Last week, it followed several cases where the likely outcome was the impossibility of keeping a patient alive; and how good it was to hear the doctor on the Isle of Islay express the even wider aim: "helping people to achieve a good death".

We saw moving mini-dramas, including that of Laura: would she return to consciousness after her emergency brain surgery? No, she did not, but so involved had we become with her husband Ray's despair that the message on the closing credits that, a few days later, she had, brought us all palpable relief.

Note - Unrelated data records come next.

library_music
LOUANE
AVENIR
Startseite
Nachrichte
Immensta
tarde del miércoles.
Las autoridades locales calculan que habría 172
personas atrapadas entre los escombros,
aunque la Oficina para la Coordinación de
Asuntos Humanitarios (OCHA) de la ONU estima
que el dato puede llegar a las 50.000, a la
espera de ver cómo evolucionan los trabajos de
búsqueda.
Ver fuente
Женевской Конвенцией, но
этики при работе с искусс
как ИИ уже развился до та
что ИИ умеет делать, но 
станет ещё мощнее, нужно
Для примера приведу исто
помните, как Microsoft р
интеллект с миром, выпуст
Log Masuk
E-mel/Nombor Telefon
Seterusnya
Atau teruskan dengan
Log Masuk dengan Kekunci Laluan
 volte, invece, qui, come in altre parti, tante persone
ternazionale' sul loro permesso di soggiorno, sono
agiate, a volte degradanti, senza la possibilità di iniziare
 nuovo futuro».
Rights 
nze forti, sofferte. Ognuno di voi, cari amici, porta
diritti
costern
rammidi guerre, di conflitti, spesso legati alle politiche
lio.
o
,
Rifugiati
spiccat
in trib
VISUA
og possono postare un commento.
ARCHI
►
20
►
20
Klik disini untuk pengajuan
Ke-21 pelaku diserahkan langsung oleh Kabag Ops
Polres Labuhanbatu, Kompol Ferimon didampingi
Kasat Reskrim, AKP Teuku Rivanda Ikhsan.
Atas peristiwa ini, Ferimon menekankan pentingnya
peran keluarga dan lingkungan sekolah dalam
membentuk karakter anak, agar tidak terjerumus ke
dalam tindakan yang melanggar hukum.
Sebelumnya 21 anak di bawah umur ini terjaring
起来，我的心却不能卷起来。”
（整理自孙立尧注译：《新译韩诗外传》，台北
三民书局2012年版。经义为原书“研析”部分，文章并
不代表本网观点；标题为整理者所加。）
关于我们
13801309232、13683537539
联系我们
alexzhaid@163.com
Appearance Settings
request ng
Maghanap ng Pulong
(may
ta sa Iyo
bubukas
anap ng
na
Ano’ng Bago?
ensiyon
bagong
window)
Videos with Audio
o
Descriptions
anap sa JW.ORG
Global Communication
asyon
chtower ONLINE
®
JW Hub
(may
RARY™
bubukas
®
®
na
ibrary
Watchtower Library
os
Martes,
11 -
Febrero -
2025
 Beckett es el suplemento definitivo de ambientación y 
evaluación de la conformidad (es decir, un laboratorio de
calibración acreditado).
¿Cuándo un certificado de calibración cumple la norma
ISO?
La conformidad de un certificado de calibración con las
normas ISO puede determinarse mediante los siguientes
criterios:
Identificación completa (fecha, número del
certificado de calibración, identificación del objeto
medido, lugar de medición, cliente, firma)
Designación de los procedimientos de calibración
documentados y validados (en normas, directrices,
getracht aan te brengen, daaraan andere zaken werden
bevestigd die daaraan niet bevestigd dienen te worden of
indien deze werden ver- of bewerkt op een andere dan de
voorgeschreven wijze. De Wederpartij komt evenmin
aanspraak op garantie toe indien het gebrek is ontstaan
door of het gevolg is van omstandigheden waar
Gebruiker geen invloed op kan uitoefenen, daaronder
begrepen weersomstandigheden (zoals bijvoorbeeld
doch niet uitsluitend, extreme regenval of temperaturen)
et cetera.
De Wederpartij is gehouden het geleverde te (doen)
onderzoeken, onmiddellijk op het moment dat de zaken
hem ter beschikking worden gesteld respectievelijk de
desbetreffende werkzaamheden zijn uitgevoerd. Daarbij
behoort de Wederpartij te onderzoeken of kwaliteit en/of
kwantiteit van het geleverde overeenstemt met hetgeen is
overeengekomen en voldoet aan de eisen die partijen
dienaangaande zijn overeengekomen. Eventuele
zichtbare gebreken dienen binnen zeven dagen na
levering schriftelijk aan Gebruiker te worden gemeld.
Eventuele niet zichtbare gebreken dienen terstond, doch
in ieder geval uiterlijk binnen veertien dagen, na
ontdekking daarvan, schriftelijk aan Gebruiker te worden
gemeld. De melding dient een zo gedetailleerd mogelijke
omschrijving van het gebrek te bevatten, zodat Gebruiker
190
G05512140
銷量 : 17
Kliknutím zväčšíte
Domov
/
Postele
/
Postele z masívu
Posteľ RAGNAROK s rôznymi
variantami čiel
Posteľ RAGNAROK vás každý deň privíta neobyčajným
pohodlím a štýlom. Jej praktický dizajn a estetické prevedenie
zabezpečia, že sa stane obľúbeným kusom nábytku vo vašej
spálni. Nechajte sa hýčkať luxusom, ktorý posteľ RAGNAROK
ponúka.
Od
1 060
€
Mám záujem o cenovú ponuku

Nothing could be more irritating than the chipper couple from the hospital radio who visited patients to solicit requests; but the subsequent broadcast was moving. The mortuary assistant was impressive in her respect for the corpses under her care: "They're still our patients, even if they've died."

This episode presented, despite the ominous shadow of NHS cuts, scene after scene of care and commitment. We all know that the full picture must also include failures of responsibility, of personal and professional inadequacy, of dereliction of basic care and respect, but here TV reminded us that the good news is overwhelmingly in excess of the bad.

One aspect of healing, eschewed by the NHS but central to medieval health-care, was explored in The High Art of the Low Countries (BBC4, Thursdays). Van der Weyden's glorious Last Judgment, in the hospital at Beaune, France, was intended to assure the patients' eternal salvation: gazing on its choice between everlasting bliss or damnation would, of course, impel anyone to confession and the acceptance of God's grace.

Andrew Graham-Dixon's latest art-history series demonstrates once more that by far the least apologetic presentation of Christianity comes from this TV genre. We have seen how the exquisite miniatures from devotional books moved from monastic scriptorium to secular workshop, and grew into the wonders of van Eyck and Bosch. We have seen how Frans Hals, Rembrandt, and Vermeer constructed a new art that celebrated the transcendence and mystery of everyday life.

Despite Graham-Dixon's irritating tone and arch expression, this is terrific stuff, brilliantly setting the art in contexts of politics, economy, and religion.

When Frost Met Bakewell: Joan Bakewell at 80 (BBC4, Sunday) was a TV encounter that marked an epochal milestone. Can Joan Bakewell really be 80 years old? She has aged better than her interlocutor, Sir David Frost, who has turned from sniggering satirist to establishment pillar.

Prepared to discuss the effect of her sobriquet as the "thinking man's crumpet", Bakewell still exudes the heady mix of head girl with dashing woman-about-town that gives her a unique niche in the nation's cultural life. Explicitly open about sex, she still worries away at the reality and effect of religious faith - a winning combination?